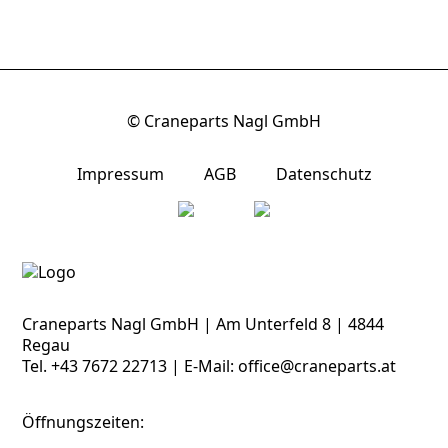
© Craneparts Nagl GmbH
Impressum
AGB
Datenschutz
Craneparts Nagl GmbH | Am Unterfeld 8 | 4844
Regau
Tel.
+43 7672 22713
| E-Mail:
office@craneparts.at
Öffnungszeiten:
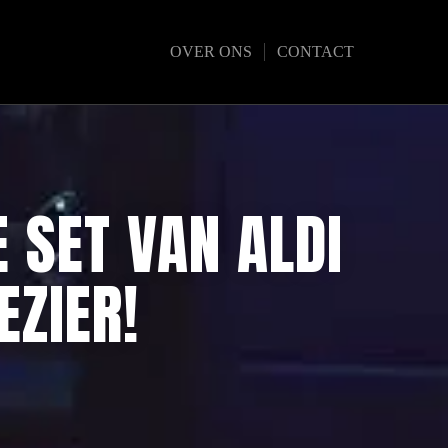
OVER ONS
CONTACT
 SET VAN ALDI
ZIER!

What the task requires: Return every line holding the word "GmbH" from the records.

Solution for this problem:
© Craneparts Nagl GmbH
Craneparts Nagl GmbH | Am Unterfeld 8 | 4844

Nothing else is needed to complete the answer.